Sabemos de los primeros asentamientos humanos en esta comarca gracias a las pinturas rupestres de Berzocana y Cañamero, los verracos de Carrascalejo, el castro de La Coraja en Aldeacentenera y el llamado Tesoro de Berzocana. Y a partir de ellos, la Historia fue tan compleja como fértil, dando lugar a hechos y creaciones de primera magnitud, como el Real Monasterio de Guadalupe, declarado Patrimonio de la Humanidad y, sin duda, uno de los emblemas de la España de su época y de la Extremadura actual.

Alguien escribió en el pasado que ésta es tierra de miel y lana, de leche, higos y almendras. Luego se sumaron el tabaco y el pimentón. La comarca de Campo Arañuelo limita al sur con Los Ibores; al norte con el río Tiétar, que la separa de La Vera; al oeste con el Parque Nacional de Monfragüe y, otra vez, el Tiétar; al este, se convierte en el límite, en otra Raya, de Extremadura.

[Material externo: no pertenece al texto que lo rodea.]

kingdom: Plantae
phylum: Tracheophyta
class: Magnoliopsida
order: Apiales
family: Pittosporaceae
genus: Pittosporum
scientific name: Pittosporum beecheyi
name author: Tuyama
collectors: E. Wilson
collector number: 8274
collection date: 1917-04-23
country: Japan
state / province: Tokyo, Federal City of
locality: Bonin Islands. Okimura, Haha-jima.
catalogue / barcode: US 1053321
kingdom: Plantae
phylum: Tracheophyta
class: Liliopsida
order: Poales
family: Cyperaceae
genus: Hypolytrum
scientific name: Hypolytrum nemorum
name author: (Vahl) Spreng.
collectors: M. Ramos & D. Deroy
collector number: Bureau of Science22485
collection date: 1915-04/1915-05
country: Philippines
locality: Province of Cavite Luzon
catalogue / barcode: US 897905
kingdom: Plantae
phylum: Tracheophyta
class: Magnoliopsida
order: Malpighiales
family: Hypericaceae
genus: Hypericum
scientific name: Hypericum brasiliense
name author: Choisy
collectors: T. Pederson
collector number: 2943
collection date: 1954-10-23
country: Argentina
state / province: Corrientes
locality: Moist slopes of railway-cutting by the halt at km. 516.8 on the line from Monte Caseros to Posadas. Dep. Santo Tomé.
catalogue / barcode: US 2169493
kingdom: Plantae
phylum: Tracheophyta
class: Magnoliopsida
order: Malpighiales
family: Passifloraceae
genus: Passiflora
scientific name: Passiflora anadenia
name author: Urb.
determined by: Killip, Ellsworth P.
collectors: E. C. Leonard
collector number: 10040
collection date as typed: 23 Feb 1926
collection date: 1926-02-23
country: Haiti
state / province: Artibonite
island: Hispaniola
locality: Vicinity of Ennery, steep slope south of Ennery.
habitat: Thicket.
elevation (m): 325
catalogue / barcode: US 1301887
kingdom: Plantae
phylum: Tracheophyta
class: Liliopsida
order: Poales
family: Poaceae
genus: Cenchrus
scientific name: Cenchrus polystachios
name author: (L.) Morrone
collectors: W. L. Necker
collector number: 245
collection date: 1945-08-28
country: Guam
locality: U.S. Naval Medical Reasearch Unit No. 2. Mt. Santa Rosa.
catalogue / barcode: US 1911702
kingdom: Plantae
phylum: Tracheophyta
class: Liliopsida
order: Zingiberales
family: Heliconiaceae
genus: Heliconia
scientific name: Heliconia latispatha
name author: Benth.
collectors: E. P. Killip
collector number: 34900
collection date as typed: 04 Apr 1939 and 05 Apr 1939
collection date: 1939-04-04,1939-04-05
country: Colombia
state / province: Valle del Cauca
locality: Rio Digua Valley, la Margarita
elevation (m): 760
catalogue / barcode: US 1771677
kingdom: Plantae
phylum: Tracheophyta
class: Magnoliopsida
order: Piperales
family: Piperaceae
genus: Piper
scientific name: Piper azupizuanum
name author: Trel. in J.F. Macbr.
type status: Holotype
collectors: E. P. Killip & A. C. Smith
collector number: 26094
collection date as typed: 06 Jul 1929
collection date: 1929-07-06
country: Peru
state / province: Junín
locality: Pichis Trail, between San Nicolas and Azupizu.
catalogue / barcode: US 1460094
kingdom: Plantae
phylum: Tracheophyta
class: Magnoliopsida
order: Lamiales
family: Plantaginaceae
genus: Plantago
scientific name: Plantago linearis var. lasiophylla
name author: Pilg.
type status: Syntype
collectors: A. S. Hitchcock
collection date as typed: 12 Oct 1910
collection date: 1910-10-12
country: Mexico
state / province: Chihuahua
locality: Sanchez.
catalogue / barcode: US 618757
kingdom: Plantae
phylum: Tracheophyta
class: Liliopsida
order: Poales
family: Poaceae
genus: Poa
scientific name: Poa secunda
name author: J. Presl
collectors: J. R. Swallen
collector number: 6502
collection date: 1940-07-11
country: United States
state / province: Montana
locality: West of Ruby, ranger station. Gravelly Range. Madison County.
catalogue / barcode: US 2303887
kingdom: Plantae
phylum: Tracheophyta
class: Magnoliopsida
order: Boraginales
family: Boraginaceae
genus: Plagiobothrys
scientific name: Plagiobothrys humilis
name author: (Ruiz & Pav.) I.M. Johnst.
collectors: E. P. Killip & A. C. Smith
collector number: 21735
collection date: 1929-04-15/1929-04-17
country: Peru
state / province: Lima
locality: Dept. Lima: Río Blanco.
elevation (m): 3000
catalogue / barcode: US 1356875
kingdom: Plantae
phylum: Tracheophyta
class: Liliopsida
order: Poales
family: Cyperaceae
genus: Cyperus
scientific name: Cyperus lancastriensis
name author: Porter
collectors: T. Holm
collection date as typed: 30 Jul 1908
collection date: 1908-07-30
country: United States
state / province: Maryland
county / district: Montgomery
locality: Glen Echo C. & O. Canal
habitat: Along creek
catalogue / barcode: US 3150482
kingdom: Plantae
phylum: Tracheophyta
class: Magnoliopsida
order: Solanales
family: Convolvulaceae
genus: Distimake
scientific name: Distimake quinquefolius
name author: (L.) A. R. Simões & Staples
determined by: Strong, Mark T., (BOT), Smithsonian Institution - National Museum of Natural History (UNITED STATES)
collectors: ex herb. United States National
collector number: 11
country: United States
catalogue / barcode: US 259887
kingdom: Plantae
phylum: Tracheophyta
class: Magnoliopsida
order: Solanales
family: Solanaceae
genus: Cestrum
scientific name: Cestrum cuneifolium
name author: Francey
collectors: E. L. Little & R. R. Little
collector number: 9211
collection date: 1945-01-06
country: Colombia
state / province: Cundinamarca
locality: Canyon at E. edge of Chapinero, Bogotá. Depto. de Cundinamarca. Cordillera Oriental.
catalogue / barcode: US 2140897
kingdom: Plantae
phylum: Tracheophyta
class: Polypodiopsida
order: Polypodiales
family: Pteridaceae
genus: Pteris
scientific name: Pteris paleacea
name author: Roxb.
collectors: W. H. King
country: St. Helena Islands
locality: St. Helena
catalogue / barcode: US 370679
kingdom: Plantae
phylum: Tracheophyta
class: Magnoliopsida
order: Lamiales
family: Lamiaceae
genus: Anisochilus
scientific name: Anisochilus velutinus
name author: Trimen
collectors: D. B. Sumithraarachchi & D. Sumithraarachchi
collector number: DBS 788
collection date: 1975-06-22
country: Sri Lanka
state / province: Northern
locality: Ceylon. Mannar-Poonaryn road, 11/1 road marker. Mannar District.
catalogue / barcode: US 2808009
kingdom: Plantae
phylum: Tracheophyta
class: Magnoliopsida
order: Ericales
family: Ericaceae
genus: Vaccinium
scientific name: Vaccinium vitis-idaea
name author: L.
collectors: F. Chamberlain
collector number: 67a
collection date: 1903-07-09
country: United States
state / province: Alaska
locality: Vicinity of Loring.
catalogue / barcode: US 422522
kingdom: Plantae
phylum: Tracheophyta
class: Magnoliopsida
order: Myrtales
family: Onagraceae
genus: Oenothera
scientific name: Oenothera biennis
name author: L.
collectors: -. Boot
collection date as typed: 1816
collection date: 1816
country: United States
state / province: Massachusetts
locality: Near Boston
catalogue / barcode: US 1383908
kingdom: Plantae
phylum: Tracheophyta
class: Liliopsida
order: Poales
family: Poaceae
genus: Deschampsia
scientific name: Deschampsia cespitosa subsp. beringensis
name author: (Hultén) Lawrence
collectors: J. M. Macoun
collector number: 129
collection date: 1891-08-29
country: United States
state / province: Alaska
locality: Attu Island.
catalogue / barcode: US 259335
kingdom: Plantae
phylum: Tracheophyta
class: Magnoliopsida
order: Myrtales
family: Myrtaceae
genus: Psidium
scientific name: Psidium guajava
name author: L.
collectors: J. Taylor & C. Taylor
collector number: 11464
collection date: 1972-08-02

Está situada en el sudeste de la provincia de Badajoz y es vecina de las de Córdoba y Sevilla. Quizá sea una de las comarcas menos conocidas de la región, pero es, sin duda, una de las más atractivas, con un patrimonio histórico-artístico riquísimo: desde el menhir prehistórico de la Cardenchosa a los conjuntos arquitectónicos de Llerena, Berlanga o Azuaga, pasando por el teatro romano de Casas de Reina, la necrópolis visigoda de Maguilla o el castillo medieval de Villagarcía de la Torre.